I dati che abbiamo discusso permettono di comprendere quali siano stati i principali fattori che hanno dato avvio dal XIII secolo alla nascita di molteplici insediamenti rurali a carattere sparso: la crescita demografica, l’espansione della proprietà cittadina nel contado, l’incremento della viabilità e la comparsa di nuovi contratti di conduzione della terra. Questi elementi dimostrano come l’intervento delle città e dei singoli contadini abbia trasformato la campagna circostante in un luogo vivace e caratterizzato dalla coltura promiscua, con un tessuto stradale volto a collegare le aziende agrarie con i mercati e i centri urbani.

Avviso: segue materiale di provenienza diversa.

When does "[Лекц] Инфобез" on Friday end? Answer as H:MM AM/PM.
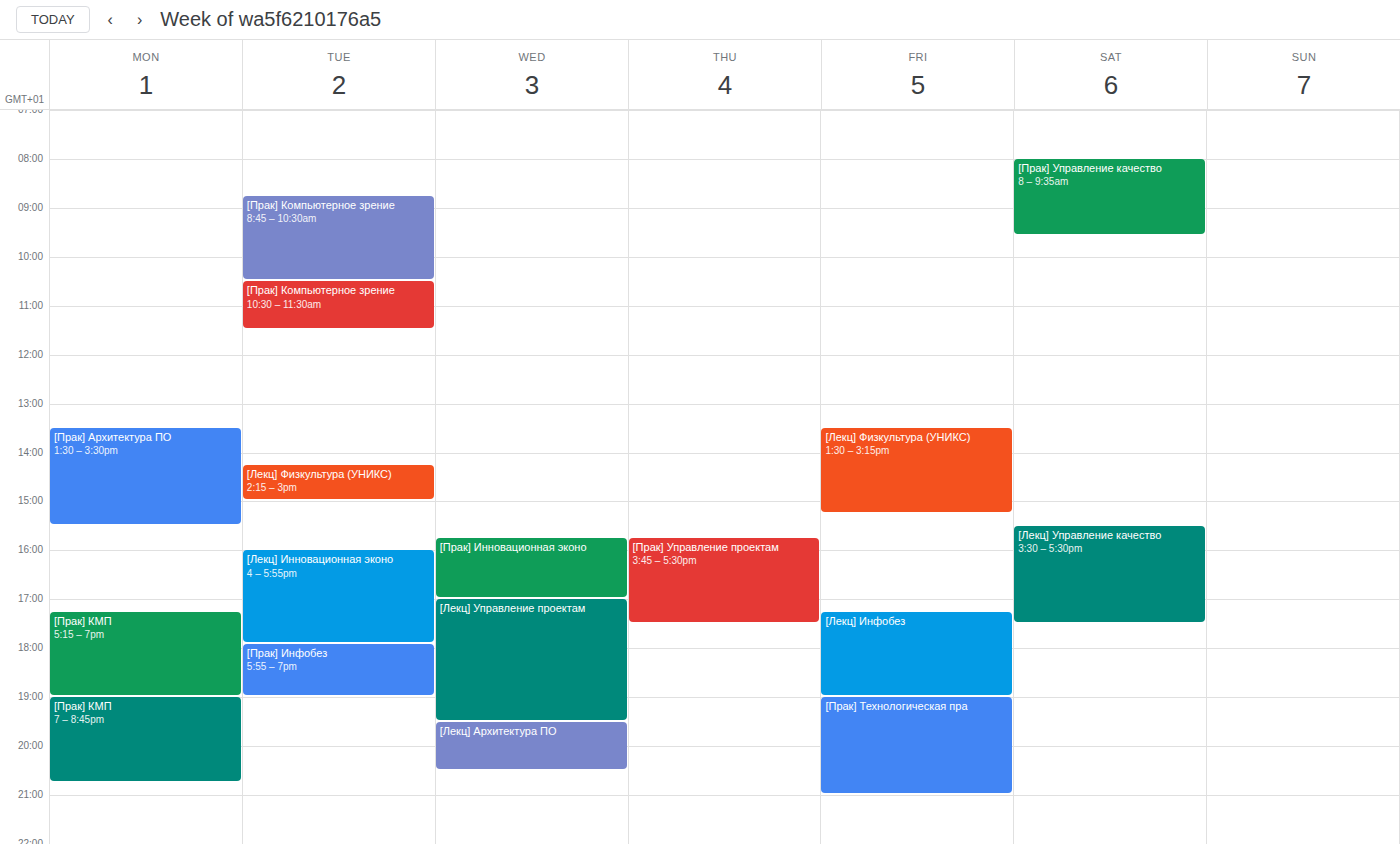
7:00 PM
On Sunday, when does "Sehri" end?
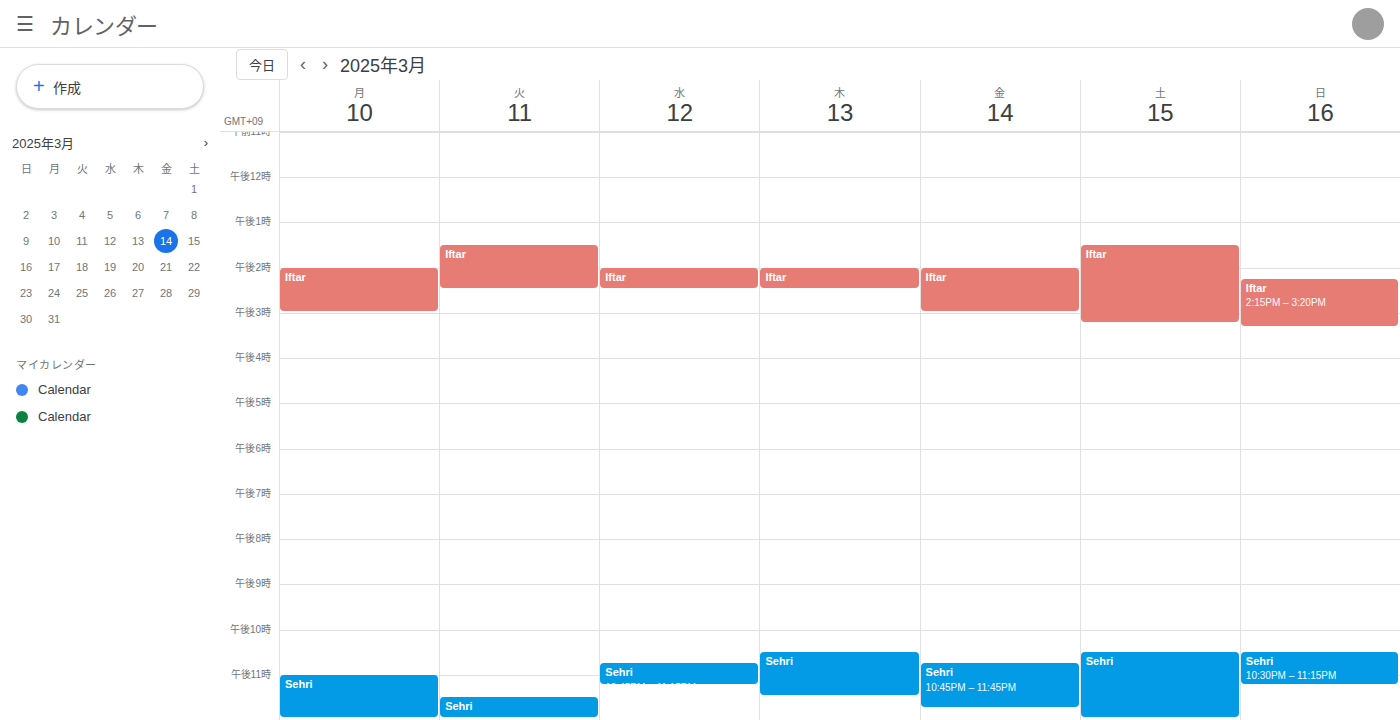
11:15 PM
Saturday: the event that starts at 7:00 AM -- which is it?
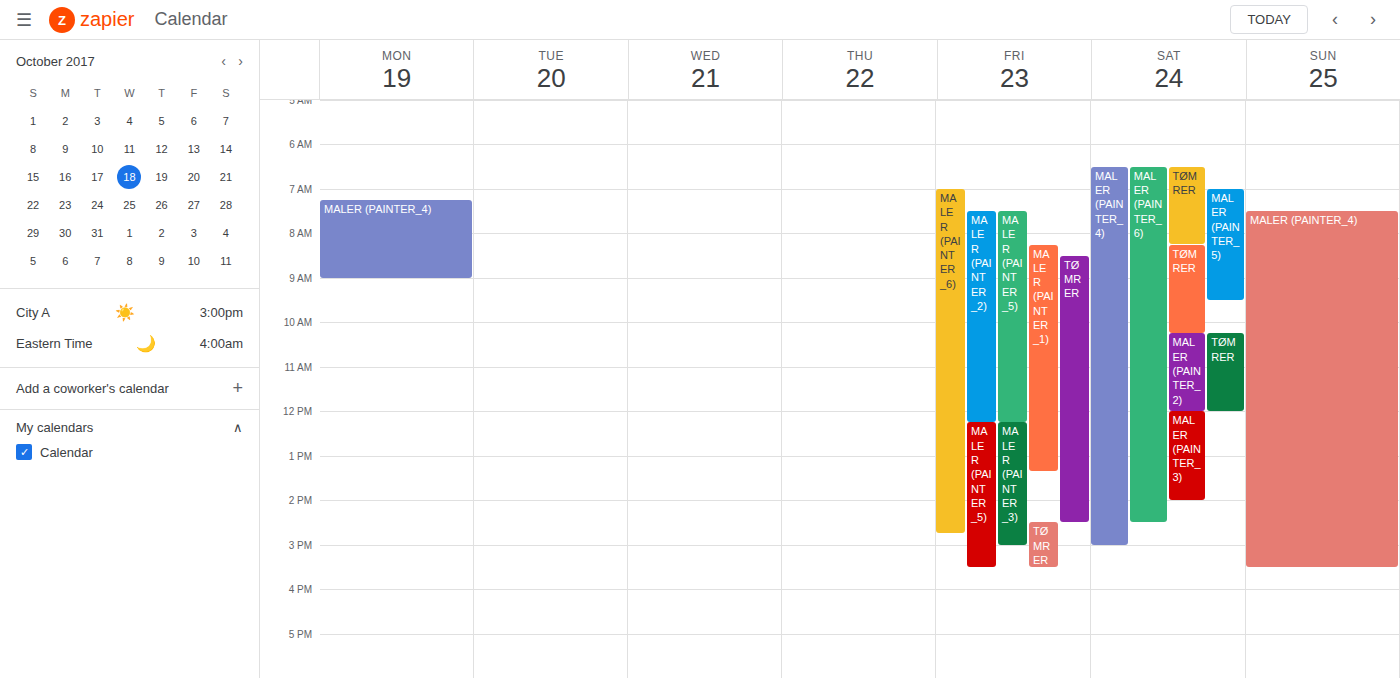
"MALER (PAINTER_5)"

L’influenza delle città sulle campagne è tale da consentire anche l’applicazione delle tecniche di edilizia urbana in ambito rurale, dato ricavabile in modo indiretto dalla lettura dei documenti che si riferiscono ai beni e alle proprietà rurali di alcuni cittadini. Per il momento non è realizzabile un modello diacronico sulle tecniche costruttive dell’abitato sparso per i secoli dal X al XII, poiché gli inventari notarili relativi alle proprietà dei contadini e i documenti normativi consentono soltanto di formulare delle ipotesi dal XIII fino al XV secolo, periodo durante il quale prevale un’edilizia diversificata, dove convivono tecniche in materiale deperibile, in pietra e in pietra e mattone.

38 BACCHICHET 1998, p. 11-12; RAPETTI 2006, pp. 46, 49. 39 GRANDI 2010 p. 57; SETTIA 2008, p. 22.